I find it so daft to listen to people explain why they possibly wouldn't turn up to a match in a Liverpool shirt or with a red-and-white scarf. It's 'uncool'? Get over it - lead by example, you will never find out if some passer-by is judging you for it and if they are a Red themselves doing the judging, they have a problem to get over as well.
'It's cold, I need a coat' - that's fine, wear a Liverpool shirt under it, add a scarf to the outfit, it serves both purposes of keeping warm and when 32,000 are swinging them above their heads as Newcastle did across from us, as we have done so many times before, that is pure atmosphere being created in the easiest way possible.
The only excuse I am willing to listen to is any club manufactured apparel being extortionately priced, completely out of touch when compared to the general cost of living these days. Still, my response is that we live on Merseyside where there are numerous examples of independent, fan-run sites and stalls outside Anfield on matchdays selling good clothing to be proudly worn to the game at a fraction of the cost.
The last thing I want to be doing is telling people what to wear but I just desperately want to see a red wall backing this team as a black-and-white one was on the other side of Wembley for the other team on Sunday.
I spoke to one Newcastle supporter in a bar after the match on Sunday night, they told us how at the 2023 final when they lost to Manchester United, free scarves had been left to all supporters on their seats and that was the one he cherished and wore again this past weekend. I don't think Liverpool should require that, personally, and I know from experience anything like it would get an adverse reaction from our fanbase.
Here at home I've still got an FA Cup final 2012 flag handed out to all in the Reds' end for that defeat to Chelsea 13 years ago. This was long before I was lucky enough to get on the list for a Wembley trip, the flag had been turfed to the floor by another fan too proud to accept it and brought home by a friend of mine and his father. As a child I was ecstatic to get my hands on such memorabilia, even if like this most recent final it was one to scrub from the Anfield history books.
A relic from Liverpool's 2012 FA Cup final defeat to Chelsea at Wembley Stadium - a flag, provided to supporters upon arrival to their seats (Image: James Quinlan/Liverpool ECHO)
Again, I don't want to have to tell anybody how to support this club. We all have our own ways and rituals, like me buying a match programme at every single game I've ever attended. For others it might be match pins or getting a photograph with friends and family.

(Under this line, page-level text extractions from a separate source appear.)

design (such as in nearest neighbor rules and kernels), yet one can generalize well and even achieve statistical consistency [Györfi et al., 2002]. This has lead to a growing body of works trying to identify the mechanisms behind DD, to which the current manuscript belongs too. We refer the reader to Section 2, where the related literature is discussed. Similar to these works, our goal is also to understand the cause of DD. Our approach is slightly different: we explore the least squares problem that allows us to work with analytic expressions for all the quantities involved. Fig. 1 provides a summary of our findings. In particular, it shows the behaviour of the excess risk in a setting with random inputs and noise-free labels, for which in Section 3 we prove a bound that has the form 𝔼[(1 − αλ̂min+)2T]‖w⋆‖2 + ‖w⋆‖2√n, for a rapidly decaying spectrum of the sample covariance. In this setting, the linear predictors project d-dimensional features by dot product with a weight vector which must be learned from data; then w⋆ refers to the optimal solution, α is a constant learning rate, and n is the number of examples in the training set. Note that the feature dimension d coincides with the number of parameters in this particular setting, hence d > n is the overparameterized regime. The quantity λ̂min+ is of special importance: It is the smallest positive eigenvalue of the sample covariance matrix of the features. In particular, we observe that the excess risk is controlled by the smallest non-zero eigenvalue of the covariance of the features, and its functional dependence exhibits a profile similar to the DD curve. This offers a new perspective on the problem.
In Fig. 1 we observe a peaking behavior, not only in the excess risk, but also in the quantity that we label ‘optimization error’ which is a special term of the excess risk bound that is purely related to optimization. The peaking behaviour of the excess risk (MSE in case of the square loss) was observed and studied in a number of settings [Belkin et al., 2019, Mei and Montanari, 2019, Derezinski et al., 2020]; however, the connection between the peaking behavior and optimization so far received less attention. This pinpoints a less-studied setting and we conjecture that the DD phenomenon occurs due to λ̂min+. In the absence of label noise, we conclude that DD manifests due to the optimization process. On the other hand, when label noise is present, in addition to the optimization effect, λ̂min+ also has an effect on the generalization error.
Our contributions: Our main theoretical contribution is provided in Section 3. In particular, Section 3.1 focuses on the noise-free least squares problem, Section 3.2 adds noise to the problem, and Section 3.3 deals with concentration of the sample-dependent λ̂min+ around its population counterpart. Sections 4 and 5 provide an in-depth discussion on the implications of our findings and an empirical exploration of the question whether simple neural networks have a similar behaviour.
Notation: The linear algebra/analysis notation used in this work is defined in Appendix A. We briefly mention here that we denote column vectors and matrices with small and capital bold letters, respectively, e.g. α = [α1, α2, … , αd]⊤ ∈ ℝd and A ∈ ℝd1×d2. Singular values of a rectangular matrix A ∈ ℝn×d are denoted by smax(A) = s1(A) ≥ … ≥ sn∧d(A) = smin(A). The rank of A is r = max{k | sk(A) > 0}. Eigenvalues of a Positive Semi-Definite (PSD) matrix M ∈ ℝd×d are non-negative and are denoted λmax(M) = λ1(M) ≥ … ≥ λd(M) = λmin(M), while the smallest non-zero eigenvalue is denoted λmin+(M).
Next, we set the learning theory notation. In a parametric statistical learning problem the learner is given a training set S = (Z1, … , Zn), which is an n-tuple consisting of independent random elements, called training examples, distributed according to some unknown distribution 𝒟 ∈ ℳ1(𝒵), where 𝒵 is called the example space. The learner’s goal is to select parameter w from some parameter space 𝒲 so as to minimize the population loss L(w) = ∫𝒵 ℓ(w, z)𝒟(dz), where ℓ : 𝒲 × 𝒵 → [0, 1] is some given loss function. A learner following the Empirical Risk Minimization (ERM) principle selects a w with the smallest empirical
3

I'm just a supporter granted the opportunity to put his thoughts into words about this great club, just hoping we can take lessons from this final and start to restore some sense of the identity that was once so fearlessly displayed to all that oppose us, and I know the ideal turning point, at least if not straight away when Everton cross Stanley Park after the international break.
In a couple of months' time we might be getting another trophy parade with the team taking the Premier League silverware out on an open-top bus display around the city, just as they did with the Champions League six years ago and the two domestic cups in 2022.
My view of Liverpool's 2019 Champions League trophy parade as the team bus passed by the Cunard Building (Image: James Quinlan/Liverpool ECHO)
For both of those, a sea of Red engulfed the streets of the city, which is all well and good once the trophies are in hand. As well as being a day to celebrate an emphatic achievement in Arne Slot's first season, let that be the turning point in which we regain the sometimes lost identity and carry it forward into next season and onwards.
I want to see Anfield turned Red again.